• [Records for this exercise]:
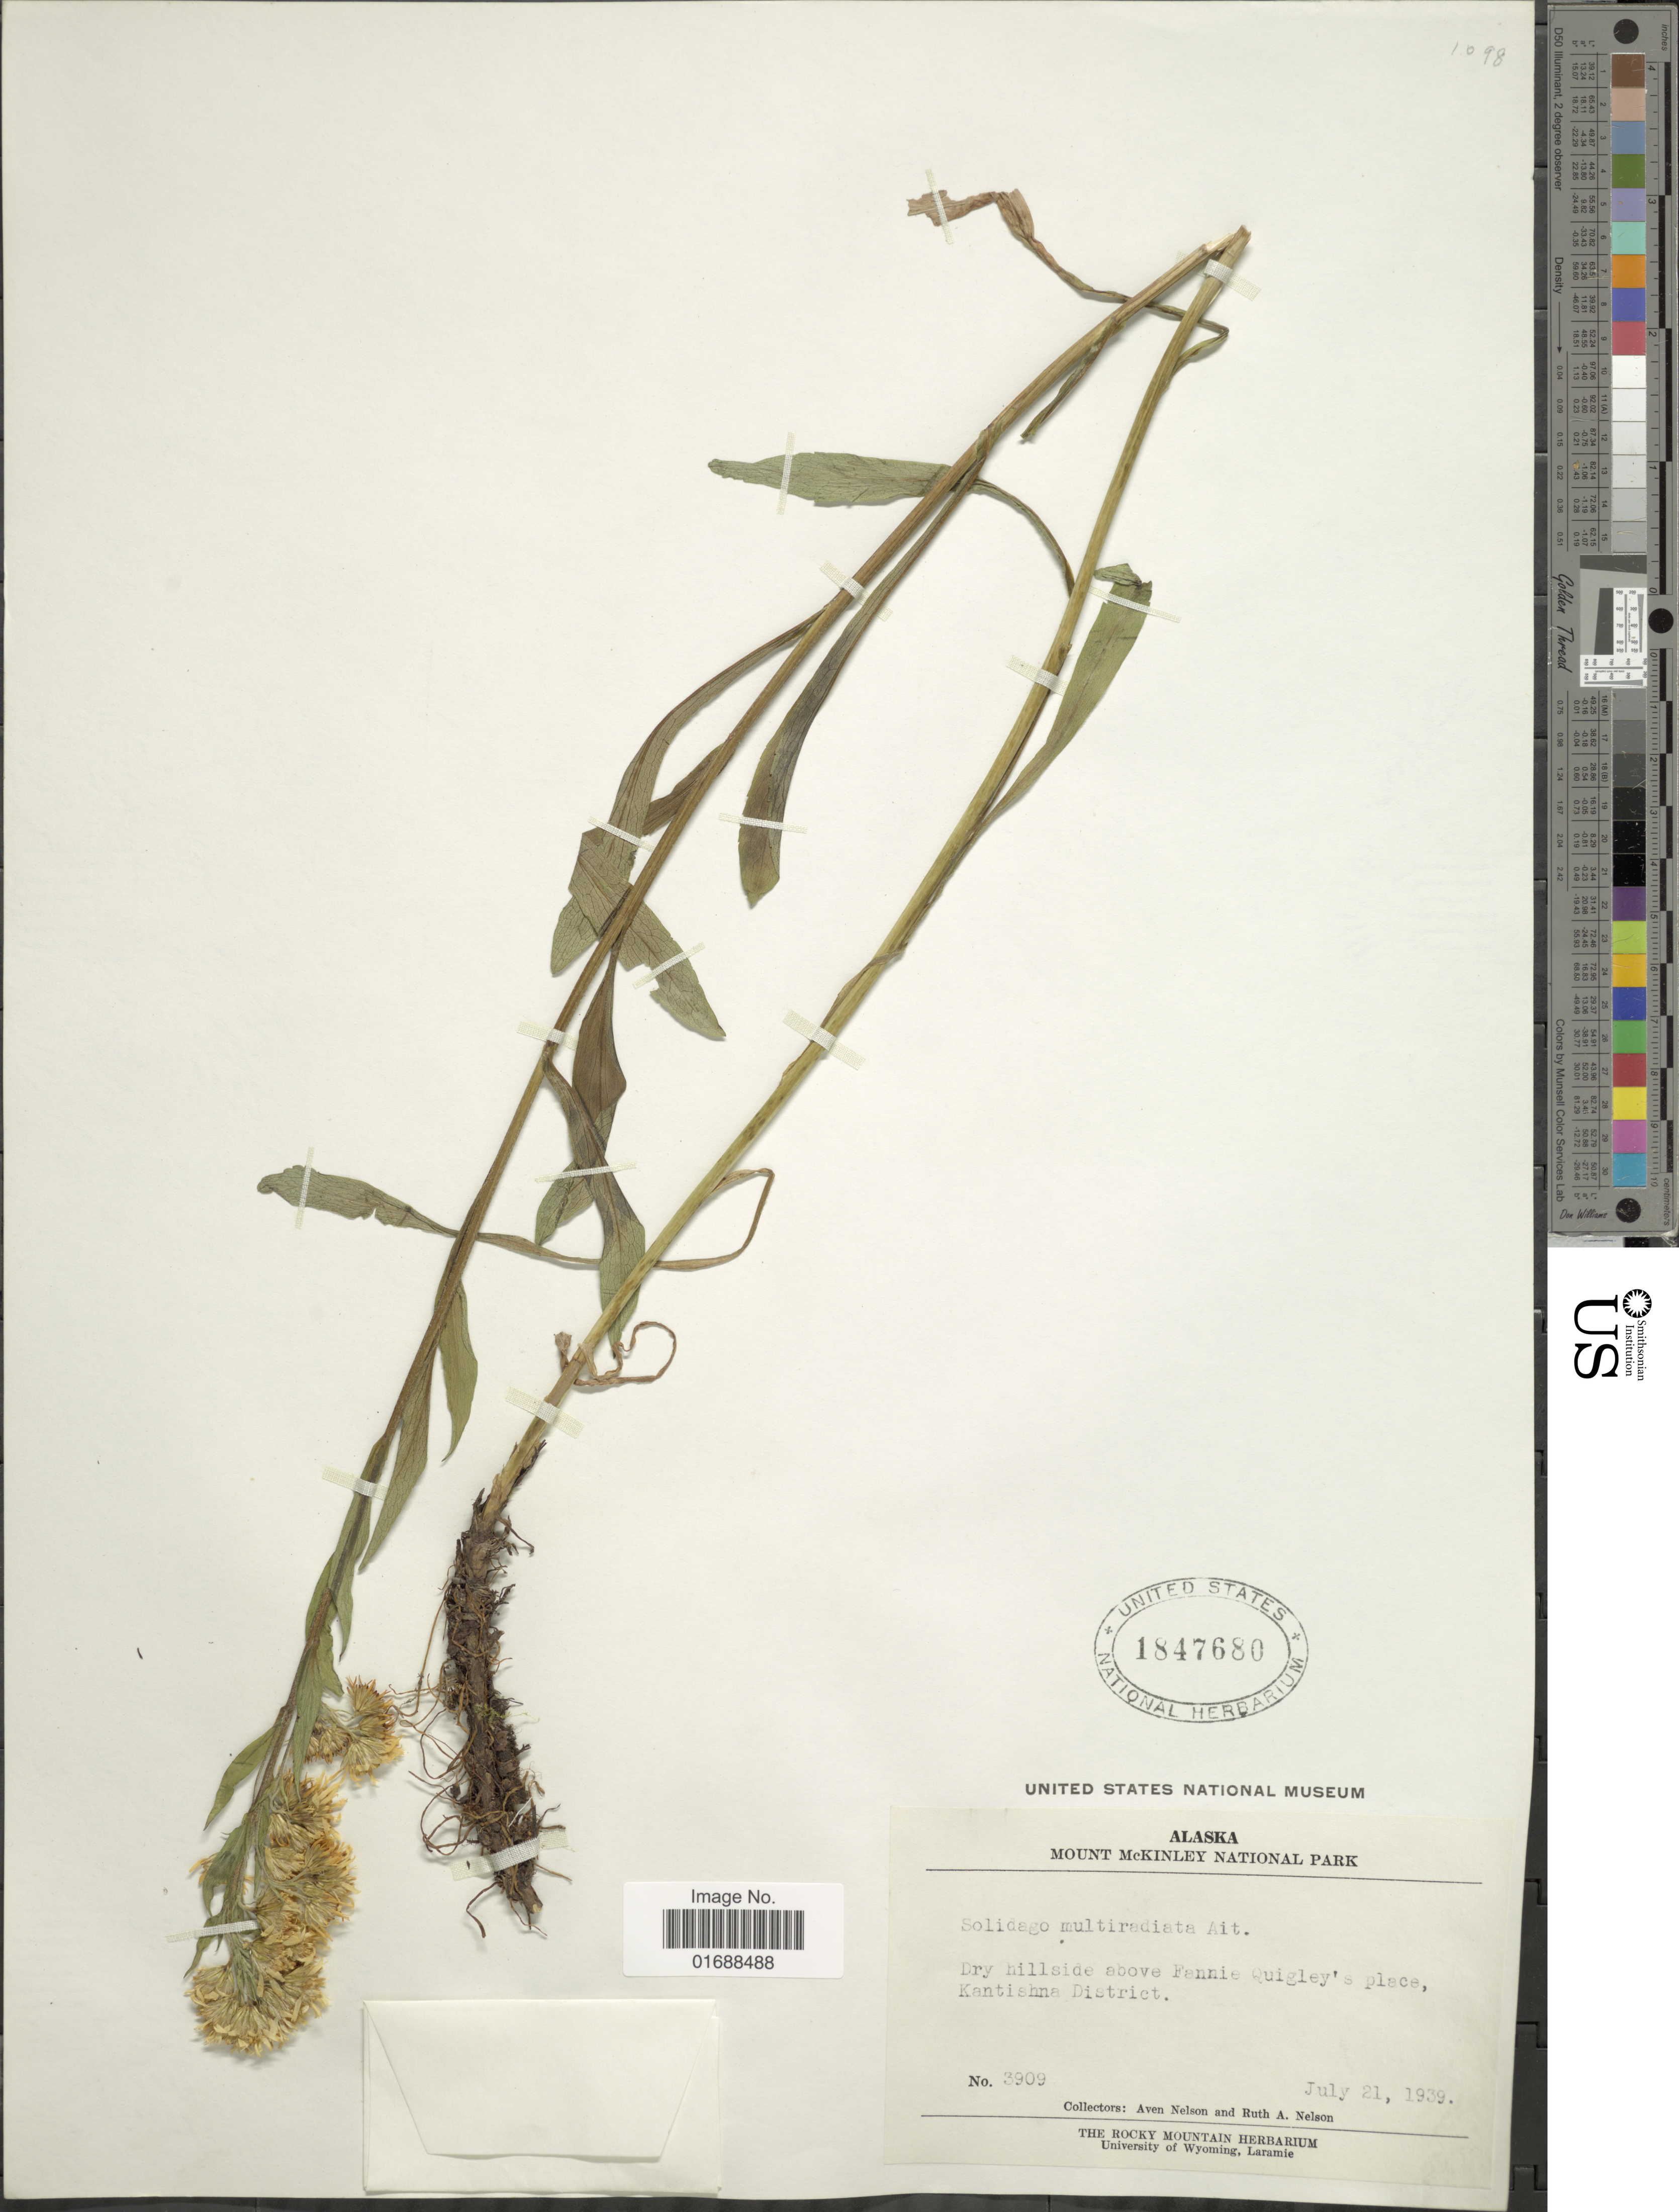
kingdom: Plantae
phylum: Tracheophyta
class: Magnoliopsida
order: Asterales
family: Asteraceae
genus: Solidago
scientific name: Solidago multiradiata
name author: Aiton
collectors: A. Nelson & R. A. Nelson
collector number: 3903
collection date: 1939-07-21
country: United States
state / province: Alaska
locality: Mount McKinley National Park, Dry hillside above Fannie Quigley's place, Kantishna District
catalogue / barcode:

• [The request]: Copy every line of the data above word for word, omitting the pictures.

• [Solved problem]:
kingdom: Plantae
phylum: Tracheophyta
class: Magnoliopsida
order: Asterales
family: Asteraceae
genus: Solidago
scientific name: Solidago multiradiata
name author: Aiton
collectors: A. Nelson & R. A. Nelson
collector number: 3903
collection date: 1939-07-21
country: United States
state / province: Alaska
locality: Mount McKinley National Park, Dry hillside above Fannie Quigley's place, Kantishna District
catalogue / barcode:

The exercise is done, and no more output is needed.